### Work task
Go through the following data and transcribe exactly the stretch of lines from the one holding "line: (901, 719)" to the one holding "text: (742, 1952) -> (1018, 2084), moved", both included.

### Records
##############################
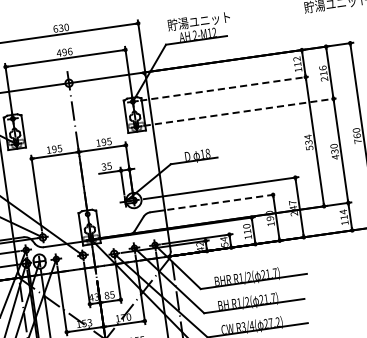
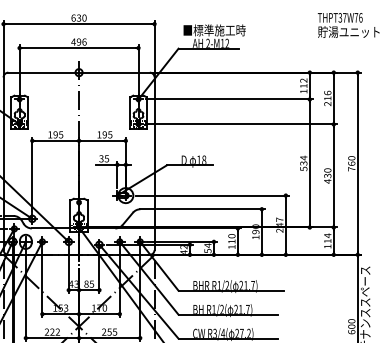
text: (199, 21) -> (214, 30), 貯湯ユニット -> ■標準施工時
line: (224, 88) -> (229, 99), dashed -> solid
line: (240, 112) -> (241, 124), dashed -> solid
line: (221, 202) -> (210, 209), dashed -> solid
##############################
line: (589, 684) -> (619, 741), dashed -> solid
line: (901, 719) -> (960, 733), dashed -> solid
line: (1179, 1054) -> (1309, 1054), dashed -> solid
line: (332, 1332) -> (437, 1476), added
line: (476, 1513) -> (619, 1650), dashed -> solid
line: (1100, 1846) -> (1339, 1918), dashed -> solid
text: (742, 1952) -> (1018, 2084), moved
##############################
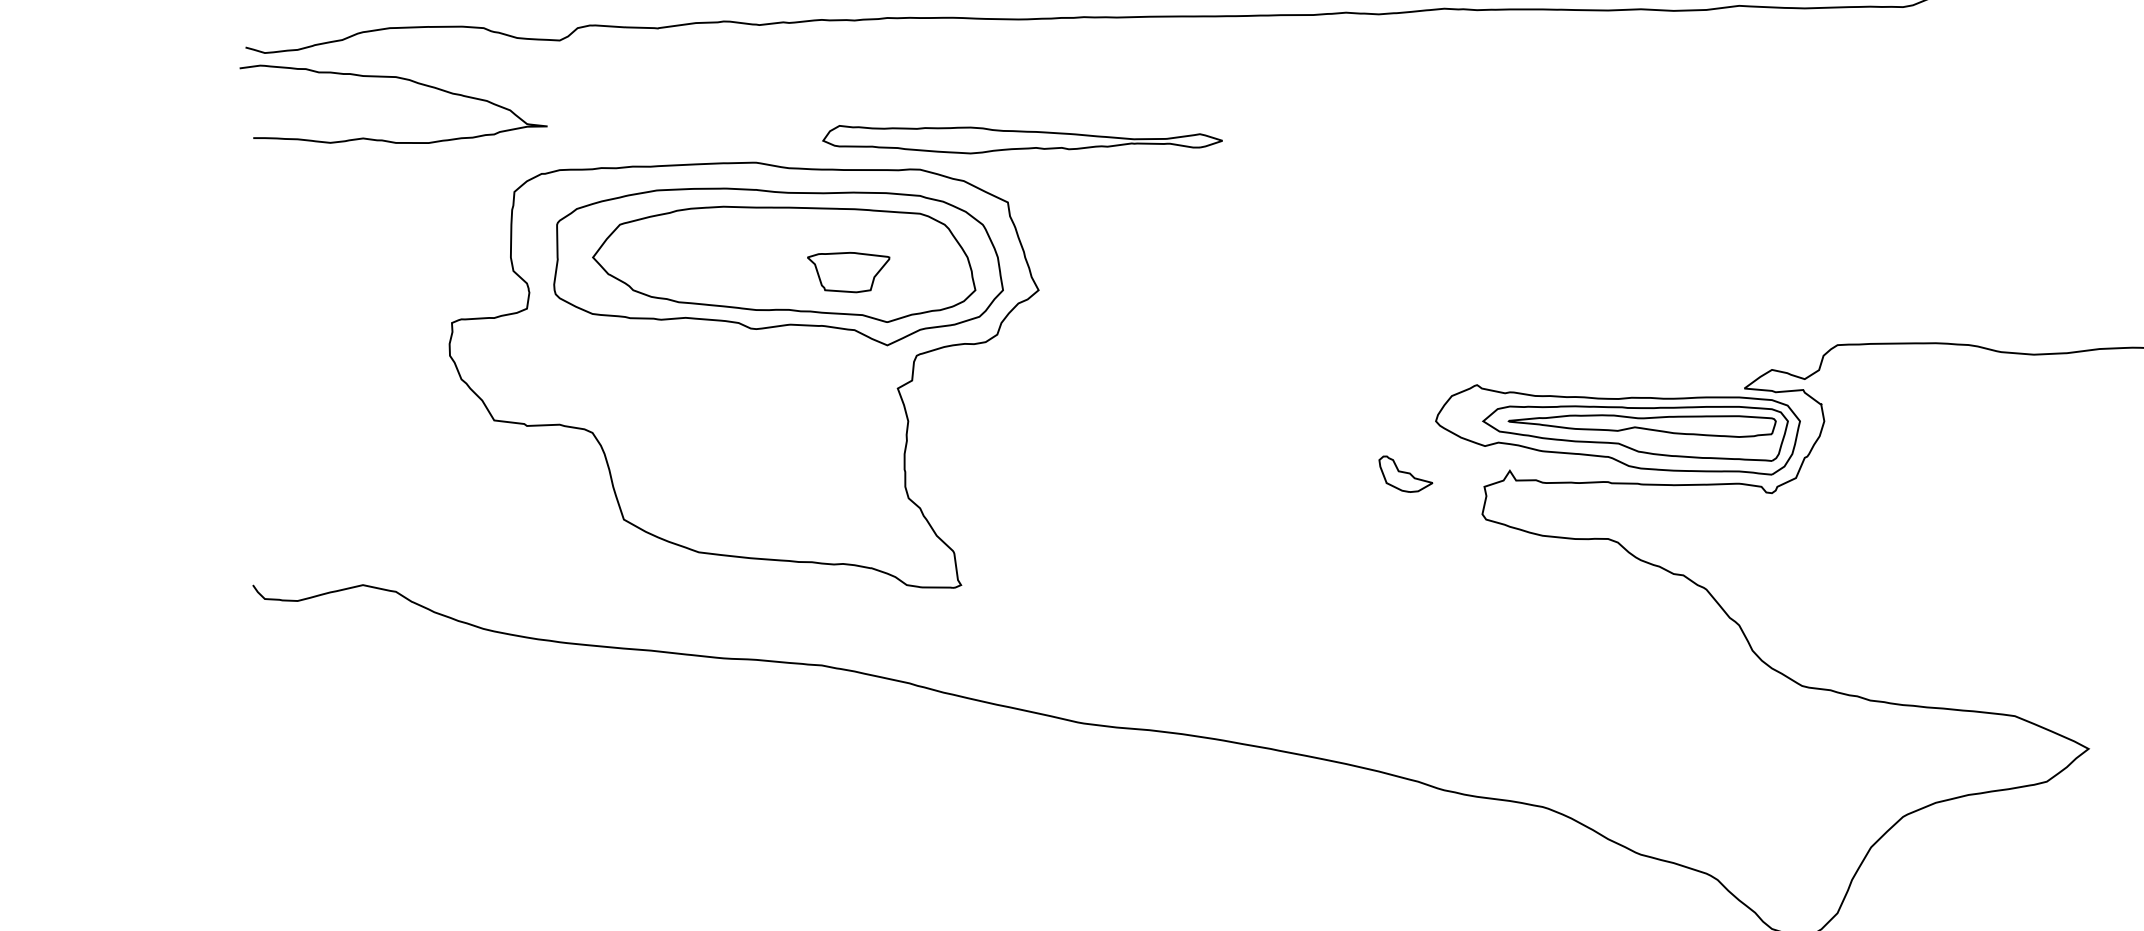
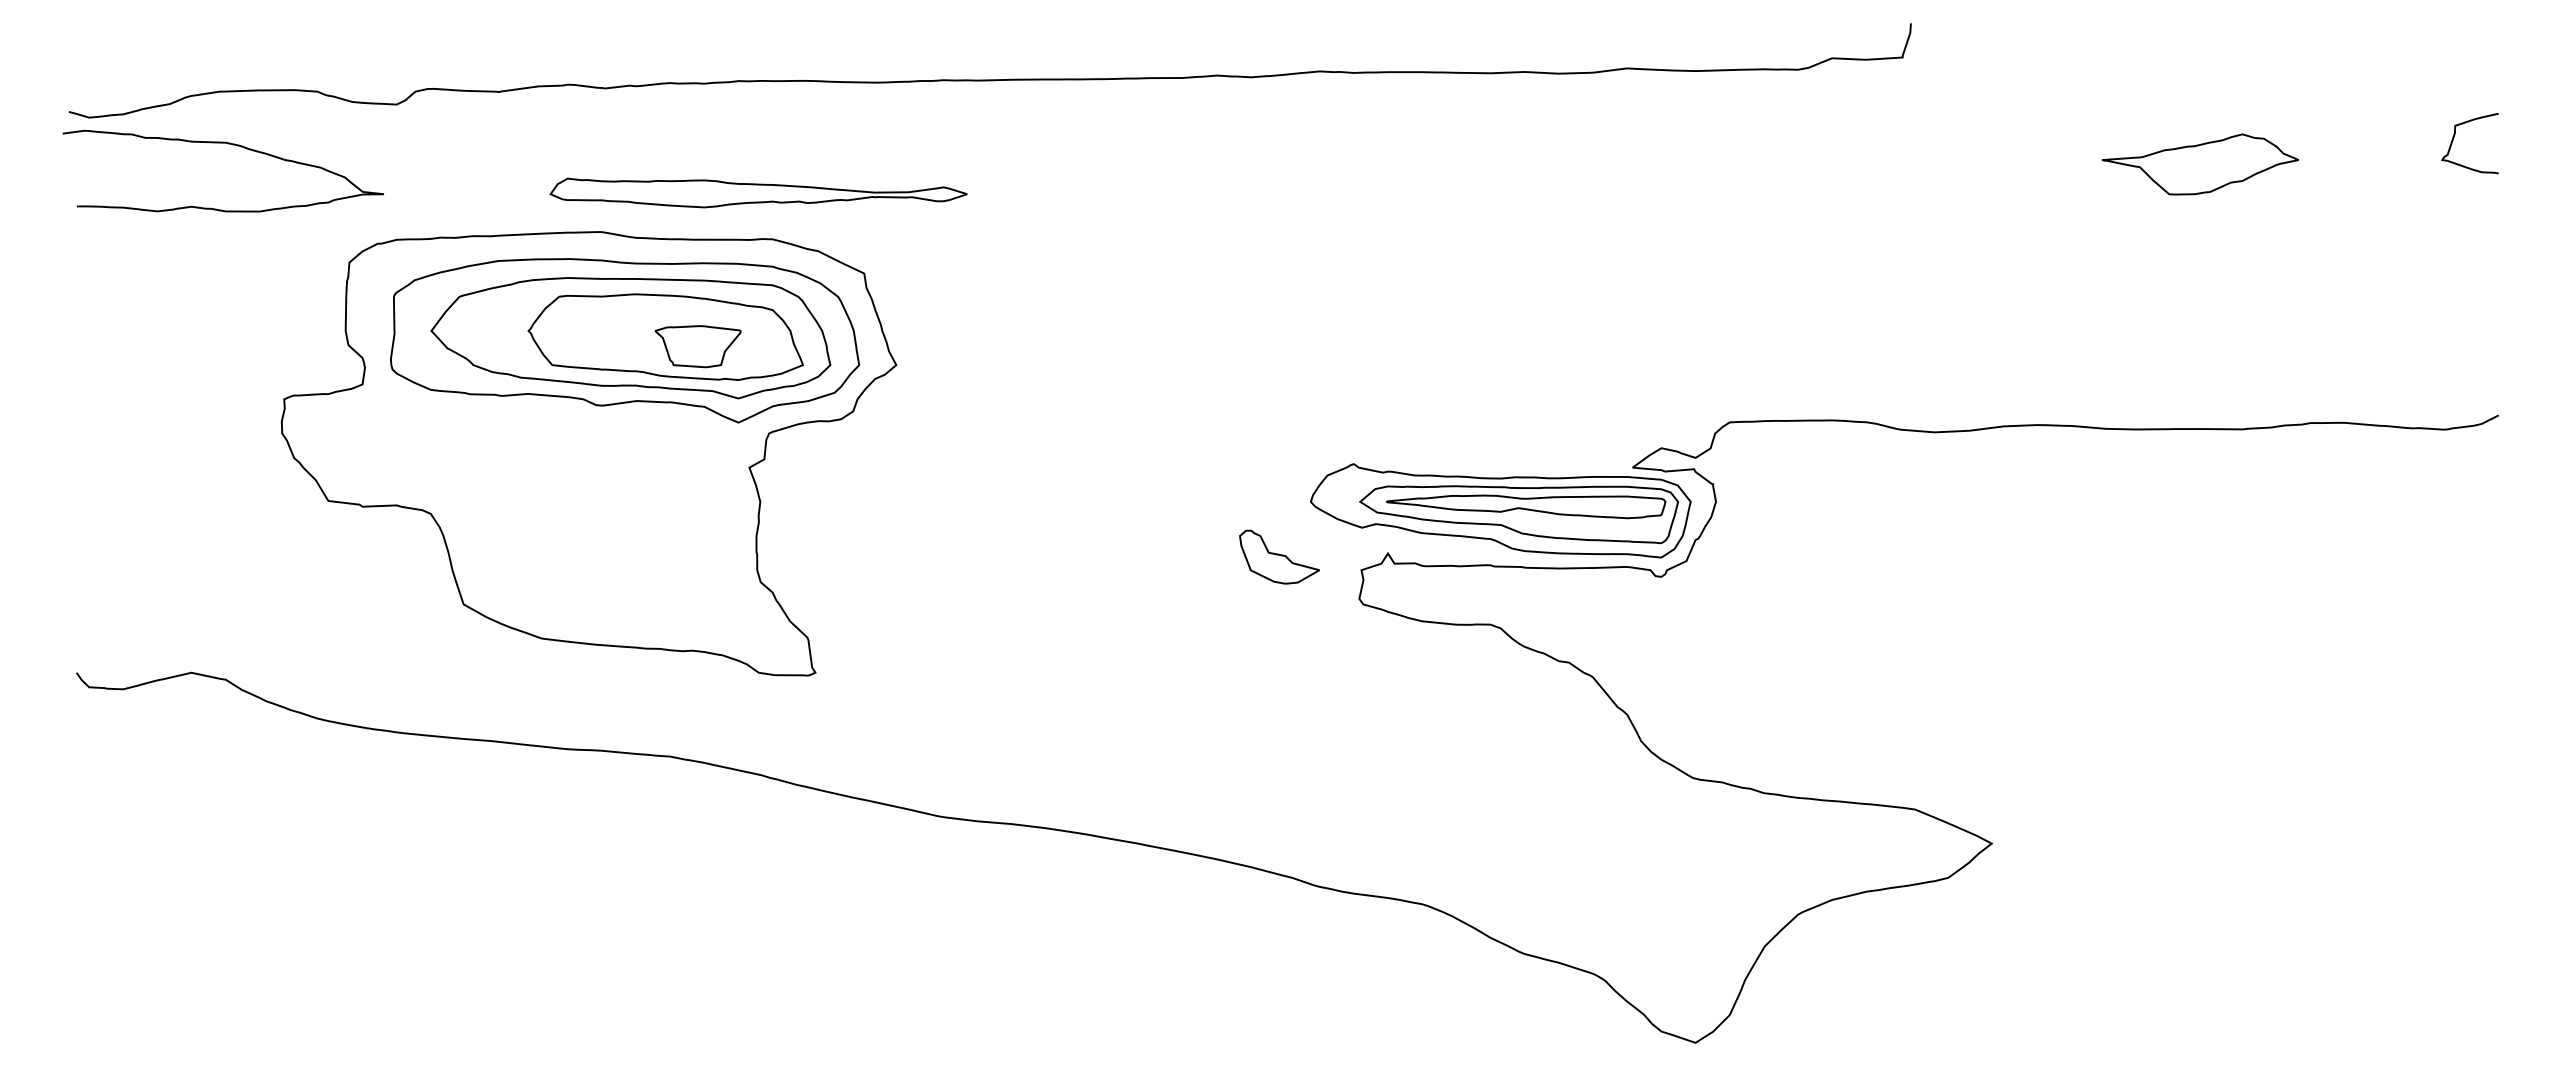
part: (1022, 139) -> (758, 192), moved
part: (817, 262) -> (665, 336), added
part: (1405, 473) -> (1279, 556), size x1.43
##############################
### Exercise output
line: (901, 719) -> (960, 733), dashed -> solid
line: (1179, 1054) -> (1309, 1054), dashed -> solid
line: (332, 1332) -> (437, 1476), added
line: (476, 1513) -> (619, 1650), dashed -> solid
line: (1100, 1846) -> (1339, 1918), dashed -> solid
text: (742, 1952) -> (1018, 2084), moved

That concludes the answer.